Né si è occupata di ciò la citata riforma del diritto penale societario. Ciò detto, il tema di indagine del presente contributo è il rapporto del falso in bilancio realizzato al fine esclusivo di evadere le imposte, con l’art. 3 del D.Lgs. n. 74 del 10 marzo 2000 (e cioè la dichiarazione fraudolenta mediante altri artifici, id estla frode fiscale) così come modificato dalla recentissima riforma penale tributaria di cui al d.lgs. n. 158/2015.2.
2. LA VEXATA QUAESTIO DEL RAPPORTO FRA FRODE FISCALE E FALSO IN BILANCIO
Prima di analizzare le menzionate modifiche e il loro impatto sul rapporto tra i due noti reati, ripercorriamo come la questione de qua era stata studiata e decisa rispettivamente da Dottrina e Giurisprudenza. Ricordiamo, anzitutto, che la sentenza n. 4128 del 31 marzo 2000 della V Sezione penale della Cassazione (2) rappresentava un ritorno della Suprema Corte all’orientamento tradizionale, che aveva sempre affermato la specialità della frode fiscale rispetto al falso in bilancio purché realizzato al fine esclusivo di evadere le imposte (3).
Tale posizione consolidata era stata posta in crisi dalla nota sentenza n. 9567/1998(4), con la quale la Corte aveva affermato la configurabilità del delitto di false comunicazioni sociali nei confronti dell’Erario, senza peraltro minimamente affrontare la questione del rapporto di tale delitto previsto dall’art. 2621 del codice civile (ritenuto, dalla Corte, applicabile al caso deciso) con le fattispecie di frode fiscale.
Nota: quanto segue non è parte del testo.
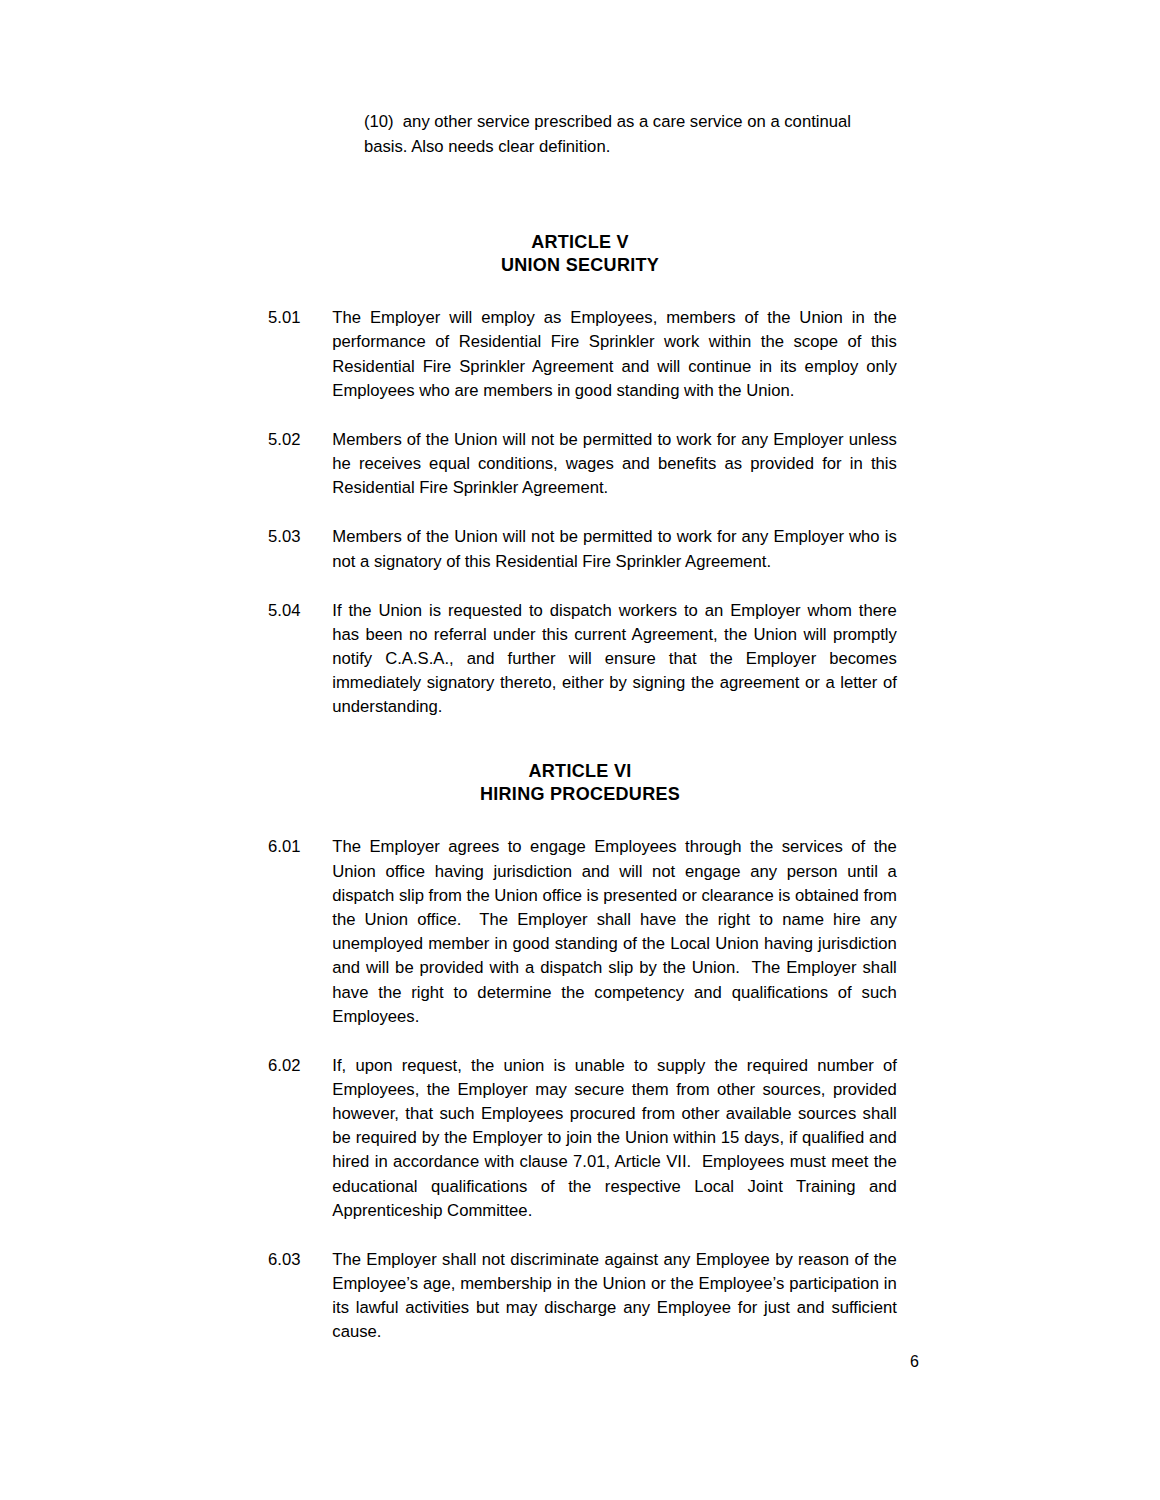(10) any other service prescribed as a care service on a continual basis. Also needs clear definition.
ARTICLE V UNION SECURITY
5.01
The Employer will employ as Employees, members of the Union in the performance of Residential Fire Sprinkler work within the scope of this Residential Fire Sprinkler Agreement and will continue in its employ only Employees who are members in good standing with the Union.
5.02
Members of the Union will not be permitted to work for any Employer unless he receives equal conditions, wages and benefits as provided for in this Residential Fire Sprinkler Agreement.
5.03
Members of the Union will not be permitted to work for any Employer who is not a signatory of this Residential Fire Sprinkler Agreement.
5.04
If the Union is requested to dispatch workers to an Employer whom there has been no referral under this current Agreement, the Union will promptly notify C.A.S.A., and further will ensure that the Employer becomes immediately signatory thereto, either by signing the agreement or a letter of understanding.
ARTICLE VI HIRING PROCEDURES
6.01
The Employer agrees to engage Employees through the services of the Union office having jurisdiction and will not engage any person until a dispatch slip from the Union office is presented or clearance is obtained from the Union office. The Employer shall have the right to name hire any unemployed member in good standing of the Local Union having jurisdiction and will be provided with a dispatch slip by the Union. The Employer shall have the right to determine the competency and qualifications of such Employees.
6.02
If, upon request, the union is unable to supply the required number of Employees, the Employer may secure them from other sources, provided however, that such Employees procured from other available sources shall be required by the Employer to join the Union within 15 days, if qualified and hired in accordance with clause 7.01, Article VII. Employees must meet the educational qualifications of the respective Local Joint Training and Apprenticeship Committee.
6.03
The Employer shall not discriminate against any Employee by reason of the Employee’s age, membership in the Union or the Employee’s participation in its lawful activities but may discharge any Employee for just and sufficient cause.
6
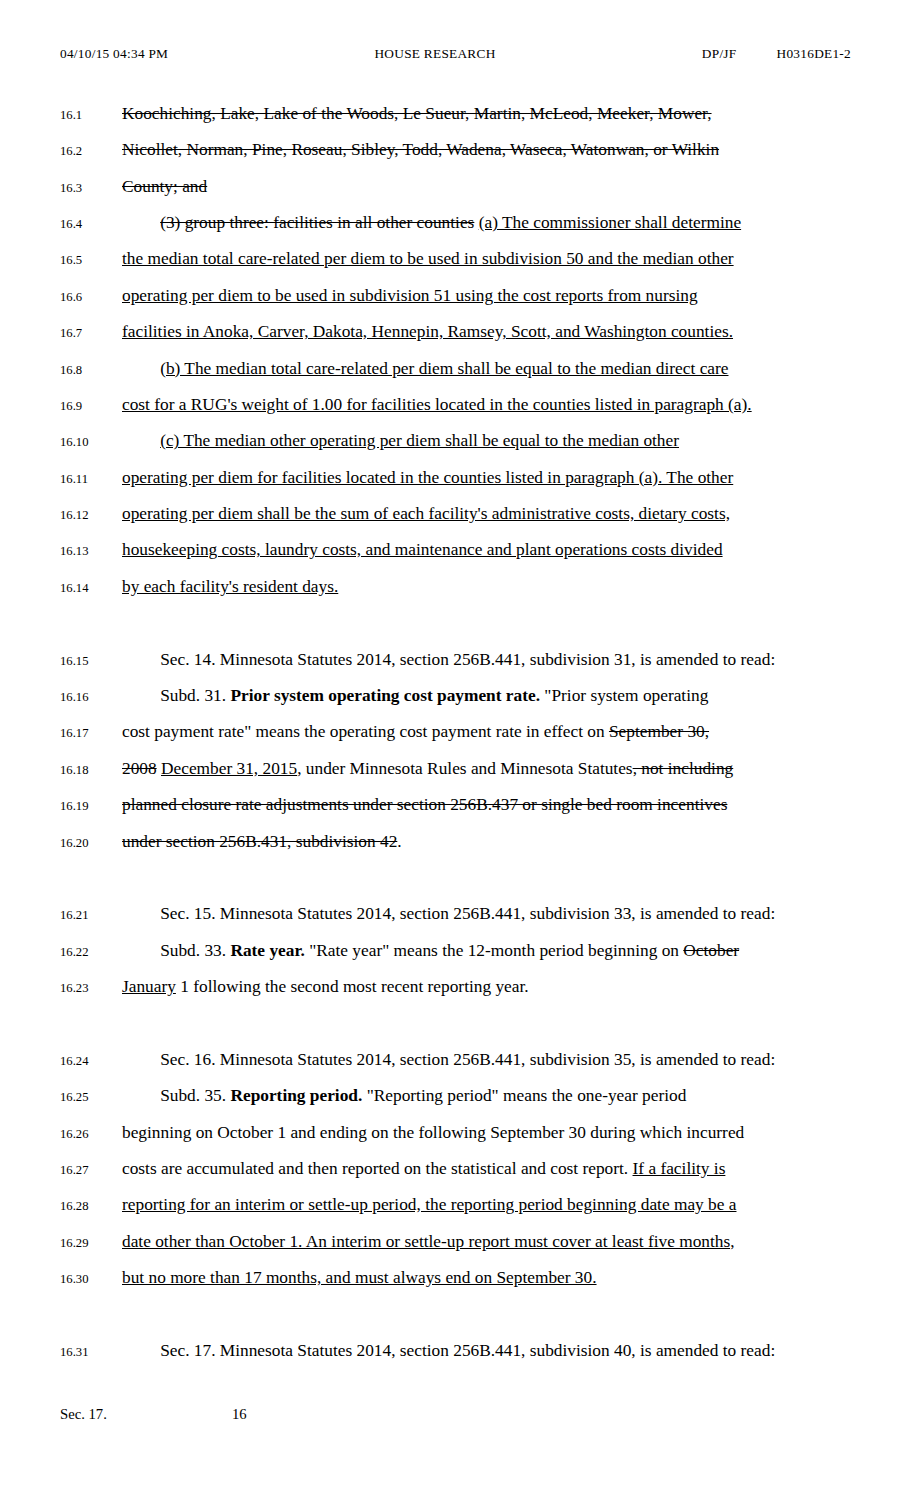04/10/15 04:34 PM HOUSE RESEARCH DP/JF H0316DE1-2
16.1 Koochiching, Lake, Lake of the Woods, Le Sueur, Martin, McLeod, Meeker, Mower,
16.2 Nicollet, Norman, Pine, Roseau, Sibley, Todd, Wadena, Waseca, Watonwan, or Wilkin
16.3 County; and
16.4(3) group three: facilities in all other counties (a) The commissioner shall determine
16.5 the median total care-related per diem to be used in subdivision 50 and the median other
16.6 operating per diem to be used in subdivision 51 using the cost reports from nursing
16.7 facilities in Anoka, Carver, Dakota, Hennepin, Ramsey, Scott, and Washington counties.
16.8(b) The median total care-related per diem shall be equal to the median direct care
16.9 cost for a RUG's weight of 1.00 for facilities located in the counties listed in paragraph (a).
16.10(c) The median other operating per diem shall be equal to the median other
16.11 operating per diem for facilities located in the counties listed in paragraph (a). The other
16.12 operating per diem shall be the sum of each facility's administrative costs, dietary costs,
16.13 housekeeping costs, laundry costs, and maintenance and plant operations costs divided
16.14 by each facility's resident days.
16.15 Sec. 14. Minnesota Statutes 2014, section 256B.441, subdivision 31, is amended to read:
16.16 Subd. 31. Prior system operating cost payment rate. "Prior system operating
16.17 cost payment rate" means the operating cost payment rate in effect on September 30,
16.182008 December 31, 2015, under Minnesota Rules and Minnesota Statutes, not including
16.19 planned closure rate adjustments under section 256B.437 or single bed room incentives
16.20 under section 256B.431, subdivision 42.
16.21 Sec. 15. Minnesota Statutes 2014, section 256B.441, subdivision 33, is amended to read:
16.22 Subd. 33. Rate year. "Rate year" means the 12-month period beginning on October
16.23 January 1 following the second most recent reporting year.
16.24 Sec. 16. Minnesota Statutes 2014, section 256B.441, subdivision 35, is amended to read:
16.25 Subd. 35. Reporting period. "Reporting period" means the one-year period
16.26 beginning on October 1 and ending on the following September 30 during which incurred
16.27 costs are accumulated and then reported on the statistical and cost report. If a facility is
16.28 reporting for an interim or settle-up period, the reporting period beginning date may be a
16.29 date other than October 1. An interim or settle-up report must cover at least five months,
16.30 but no more than 17 months, and must always end on September 30.
16.31 Sec. 17. Minnesota Statutes 2014, section 256B.441, subdivision 40, is amended to read:
Sec. 17. 16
Alla menzionata oscillazione giurisprudenziale si era pervenuti sull’onda del dibattito tra gli assertori della tesi (5) secondo cui il falso in bilancio non è configurabile nei confronti del Fisco, e gli esponenti del contrapposto orientamento (6).
Precisiamo che per motivi di brevità, ci limitiamo a schematizzare il dibattito sulla base del noto contrasto giurisprudenziale del 2000 (7). La tesi - elaborata da parte di un orientamento dottrinale (8) e fatta propria della citata sentenza n. 9567/1998 della Corte Suprema - secondo cui la fattispecie di false comunicazioni sociali poteva contemplare anche l’Erario tra i suoi soggetti passivi, era stata criticata da acuta dottrina (9), alla quale rinviamo, limitandoci a sottolineare la censura a nostro avviso più efficace.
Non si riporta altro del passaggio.